Learning to Generate Instruction Tuning Datasets for Zero-Shot Task Adaptation

We introduce Bonito, an open-source model for conditional task generation that converts unannotated text into task-specific training datasets for instruction tuning. We aim to enable zero-shot task adaptation of large language models on users' specialized, private data. We train Bonito by fine-tuning a pretrained large language model on a new large-scale dataset with 1.65M examples created by remixing existing instruction tuning datasets into meta-templates.
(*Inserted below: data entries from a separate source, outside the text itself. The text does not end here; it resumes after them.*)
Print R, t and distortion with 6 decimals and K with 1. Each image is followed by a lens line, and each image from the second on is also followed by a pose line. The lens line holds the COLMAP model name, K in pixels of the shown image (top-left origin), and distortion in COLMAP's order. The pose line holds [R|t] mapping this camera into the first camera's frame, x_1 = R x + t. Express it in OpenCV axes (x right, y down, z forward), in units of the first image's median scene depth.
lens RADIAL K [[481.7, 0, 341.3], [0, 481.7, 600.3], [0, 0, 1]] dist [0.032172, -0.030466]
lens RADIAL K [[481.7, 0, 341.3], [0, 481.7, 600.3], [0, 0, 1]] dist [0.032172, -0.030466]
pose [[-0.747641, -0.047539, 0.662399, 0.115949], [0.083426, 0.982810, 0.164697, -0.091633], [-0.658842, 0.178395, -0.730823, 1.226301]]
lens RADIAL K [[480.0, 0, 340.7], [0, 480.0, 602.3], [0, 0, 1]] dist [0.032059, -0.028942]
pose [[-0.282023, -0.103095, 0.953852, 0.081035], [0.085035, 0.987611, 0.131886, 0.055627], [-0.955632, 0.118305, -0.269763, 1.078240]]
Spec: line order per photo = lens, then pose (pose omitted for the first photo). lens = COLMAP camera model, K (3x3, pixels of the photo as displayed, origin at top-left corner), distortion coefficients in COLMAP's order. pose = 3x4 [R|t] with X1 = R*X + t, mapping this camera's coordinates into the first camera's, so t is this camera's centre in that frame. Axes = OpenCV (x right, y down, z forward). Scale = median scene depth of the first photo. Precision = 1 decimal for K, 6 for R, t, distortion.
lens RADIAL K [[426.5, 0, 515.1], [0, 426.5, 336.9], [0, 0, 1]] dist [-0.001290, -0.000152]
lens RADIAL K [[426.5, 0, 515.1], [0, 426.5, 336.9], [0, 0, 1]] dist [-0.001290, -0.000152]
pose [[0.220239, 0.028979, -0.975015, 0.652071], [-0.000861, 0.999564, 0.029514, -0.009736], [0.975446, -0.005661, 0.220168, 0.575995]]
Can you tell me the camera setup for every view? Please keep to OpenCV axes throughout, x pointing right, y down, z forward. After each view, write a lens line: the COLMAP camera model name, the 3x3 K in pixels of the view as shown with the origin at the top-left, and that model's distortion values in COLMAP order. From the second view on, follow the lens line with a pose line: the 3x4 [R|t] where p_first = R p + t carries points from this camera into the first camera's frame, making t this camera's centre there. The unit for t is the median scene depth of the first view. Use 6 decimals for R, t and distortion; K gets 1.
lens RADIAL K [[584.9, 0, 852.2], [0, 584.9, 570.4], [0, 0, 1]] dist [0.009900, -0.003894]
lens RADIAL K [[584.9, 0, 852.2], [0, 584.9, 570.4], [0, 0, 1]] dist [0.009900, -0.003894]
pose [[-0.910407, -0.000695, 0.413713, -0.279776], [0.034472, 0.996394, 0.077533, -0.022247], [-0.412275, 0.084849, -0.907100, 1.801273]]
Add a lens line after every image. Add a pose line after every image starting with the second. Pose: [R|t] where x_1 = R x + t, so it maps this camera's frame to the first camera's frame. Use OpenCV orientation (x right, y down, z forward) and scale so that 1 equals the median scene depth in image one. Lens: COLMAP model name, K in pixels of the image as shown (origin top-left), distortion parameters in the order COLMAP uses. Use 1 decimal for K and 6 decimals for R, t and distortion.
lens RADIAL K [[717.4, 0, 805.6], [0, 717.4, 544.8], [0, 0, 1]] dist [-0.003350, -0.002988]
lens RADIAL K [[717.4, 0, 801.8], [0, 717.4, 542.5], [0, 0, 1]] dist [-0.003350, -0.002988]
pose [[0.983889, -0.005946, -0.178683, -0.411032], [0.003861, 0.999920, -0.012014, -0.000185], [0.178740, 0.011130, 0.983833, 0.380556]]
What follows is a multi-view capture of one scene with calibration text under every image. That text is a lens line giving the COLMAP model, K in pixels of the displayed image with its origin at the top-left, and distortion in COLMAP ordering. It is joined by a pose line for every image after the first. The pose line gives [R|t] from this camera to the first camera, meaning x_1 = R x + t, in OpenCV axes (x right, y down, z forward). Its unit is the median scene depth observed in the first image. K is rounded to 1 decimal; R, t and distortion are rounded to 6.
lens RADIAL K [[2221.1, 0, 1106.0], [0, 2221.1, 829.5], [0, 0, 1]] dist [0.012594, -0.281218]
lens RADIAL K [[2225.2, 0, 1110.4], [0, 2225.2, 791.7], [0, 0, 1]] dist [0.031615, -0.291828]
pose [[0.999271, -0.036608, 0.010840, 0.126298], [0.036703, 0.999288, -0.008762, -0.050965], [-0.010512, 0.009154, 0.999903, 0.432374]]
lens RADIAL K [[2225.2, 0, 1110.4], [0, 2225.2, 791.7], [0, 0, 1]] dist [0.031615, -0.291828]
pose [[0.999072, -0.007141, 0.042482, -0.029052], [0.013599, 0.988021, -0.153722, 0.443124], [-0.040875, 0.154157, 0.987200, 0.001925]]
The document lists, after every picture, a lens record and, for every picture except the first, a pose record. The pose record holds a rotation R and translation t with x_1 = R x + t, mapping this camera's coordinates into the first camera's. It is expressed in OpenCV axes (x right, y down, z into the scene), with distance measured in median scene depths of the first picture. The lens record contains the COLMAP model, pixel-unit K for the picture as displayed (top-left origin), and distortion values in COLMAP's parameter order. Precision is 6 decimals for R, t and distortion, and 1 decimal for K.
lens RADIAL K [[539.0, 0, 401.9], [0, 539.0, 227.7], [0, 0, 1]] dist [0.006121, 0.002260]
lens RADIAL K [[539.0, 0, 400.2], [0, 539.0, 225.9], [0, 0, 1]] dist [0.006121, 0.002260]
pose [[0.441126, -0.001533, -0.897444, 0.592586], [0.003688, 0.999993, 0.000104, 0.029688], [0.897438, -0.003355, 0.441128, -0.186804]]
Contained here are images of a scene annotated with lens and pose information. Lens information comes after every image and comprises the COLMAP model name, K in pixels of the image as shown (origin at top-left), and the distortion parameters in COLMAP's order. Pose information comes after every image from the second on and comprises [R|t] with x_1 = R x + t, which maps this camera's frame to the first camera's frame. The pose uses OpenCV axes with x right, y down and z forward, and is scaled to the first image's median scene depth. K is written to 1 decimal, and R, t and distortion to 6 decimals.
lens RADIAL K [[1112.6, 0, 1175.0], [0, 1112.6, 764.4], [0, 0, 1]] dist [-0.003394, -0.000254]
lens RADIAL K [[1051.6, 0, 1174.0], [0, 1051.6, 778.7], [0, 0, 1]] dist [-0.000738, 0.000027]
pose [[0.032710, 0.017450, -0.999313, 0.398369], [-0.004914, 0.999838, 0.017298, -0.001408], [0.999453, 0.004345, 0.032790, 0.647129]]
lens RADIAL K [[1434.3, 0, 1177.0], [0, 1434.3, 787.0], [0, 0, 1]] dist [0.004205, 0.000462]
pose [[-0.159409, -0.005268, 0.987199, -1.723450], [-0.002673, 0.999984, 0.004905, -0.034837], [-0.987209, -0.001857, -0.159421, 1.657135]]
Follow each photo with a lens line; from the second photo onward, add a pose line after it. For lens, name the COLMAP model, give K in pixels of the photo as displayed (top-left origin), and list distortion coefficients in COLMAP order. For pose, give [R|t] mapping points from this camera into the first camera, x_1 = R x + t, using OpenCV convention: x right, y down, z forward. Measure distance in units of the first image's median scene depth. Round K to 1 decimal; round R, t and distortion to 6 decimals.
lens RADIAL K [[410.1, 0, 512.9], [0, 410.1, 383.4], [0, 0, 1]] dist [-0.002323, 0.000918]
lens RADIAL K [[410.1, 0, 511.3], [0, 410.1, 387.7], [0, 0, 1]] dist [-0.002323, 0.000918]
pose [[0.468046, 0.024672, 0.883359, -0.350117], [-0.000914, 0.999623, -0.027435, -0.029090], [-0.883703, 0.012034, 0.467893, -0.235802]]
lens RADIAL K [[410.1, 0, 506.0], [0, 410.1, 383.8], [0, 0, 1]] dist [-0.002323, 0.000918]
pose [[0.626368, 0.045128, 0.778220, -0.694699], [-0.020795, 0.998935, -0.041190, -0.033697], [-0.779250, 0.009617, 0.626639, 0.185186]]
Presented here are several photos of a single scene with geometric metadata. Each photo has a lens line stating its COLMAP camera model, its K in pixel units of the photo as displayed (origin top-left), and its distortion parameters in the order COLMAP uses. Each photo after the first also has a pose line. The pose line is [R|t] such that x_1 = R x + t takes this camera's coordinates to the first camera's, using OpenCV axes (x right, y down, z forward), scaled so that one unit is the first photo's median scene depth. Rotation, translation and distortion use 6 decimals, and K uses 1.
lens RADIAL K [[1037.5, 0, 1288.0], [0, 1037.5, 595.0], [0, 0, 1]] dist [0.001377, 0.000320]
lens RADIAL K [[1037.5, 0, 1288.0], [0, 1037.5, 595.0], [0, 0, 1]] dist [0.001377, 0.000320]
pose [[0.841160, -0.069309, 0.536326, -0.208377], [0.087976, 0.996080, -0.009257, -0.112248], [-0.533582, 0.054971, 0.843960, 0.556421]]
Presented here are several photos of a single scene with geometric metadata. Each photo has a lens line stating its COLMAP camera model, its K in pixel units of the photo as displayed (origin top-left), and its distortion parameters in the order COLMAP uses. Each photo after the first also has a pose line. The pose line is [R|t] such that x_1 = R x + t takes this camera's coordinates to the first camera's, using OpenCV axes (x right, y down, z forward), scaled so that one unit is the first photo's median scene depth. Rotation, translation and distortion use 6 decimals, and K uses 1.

The meta-templates for a dataset produce training examples where the input is the unannotated text and the task attribute and the output consists of the instruction and the response. We use Bonito to generate synthetic tasks for seven datasets from specialized domains with unannotated text across three task types -- yes-no question answering, extractive question answering, and natural language inference -- and adapt language models. We show that Bonito significantly improves the average performance of pretrained and instruction tuned models over the de facto self supervised baseline. For example, adapting Mistral-Instruct-v2 and instruction tuned variants of Mistral and Llama2 with Bonito improves the strong zero-shot performance by 22.1 F1 points whereas the next word prediction objective undoes some of the benefits of instruction tuning and reduces the average performance by 0.8 F1 points. We conduct additional experiments with Bonito to understand the effects of the domain, the size of the training set, and the choice of alternative synthetic task generators. Overall, we show that learning with synthetic instruction tuning datasets is an effective way to adapt language models to new domains. The model, dataset, and code are available at https://github.com/BatsResearch/bonito.

翻译：我们提出了Bonito，一种用于条件任务生成的开源模型，能够将未标注文本转化为用于指令调优的任务特定训练数据集。我们的目标是使大语言模型能够在用户专业化的私有数据上实现零样本任务适应。我们通过在新的包含165万个样本的大规模数据集上对预训练大语言模型进行微调来训练Bonito，该数据集通过将现有指令调优数据集重组为元模板构建而成。数据集的元模板生成的训练样本以未标注文本和任务属性作为输入，以指令和响应作为输出。我们使用Bonito为来自专业领域的七个数据集生成合成任务，涵盖三种任务类型——是非问答、抽取式问答和自然语言推理，并基于此对语言模型进行适应。实验表明，与主流的自监督基线相比，Bonito显著提升了预训练模型及指令调优模型的平均性能。例如，使用Bonito对Mistral-Instruct-v2以及Mistral和Llama2的指令调优变体进行适应后，其强大的零样本性能提升了22.1个F1分数；而传统的下一词预测目标则会抵消部分指令调优的优势，导致平均性能下降0.8个F1分数。我们通过Bonito进行了额外实验，以探究领域特性、训练集规模以及替代性合成任务生成器选择的影响。总体而言，我们的研究表明，利用合成指令调优数据集进行学习是使语言模型适应新领域的有效方法。模型、数据集及代码已发布于https://github.com/BatsResearch/bonito。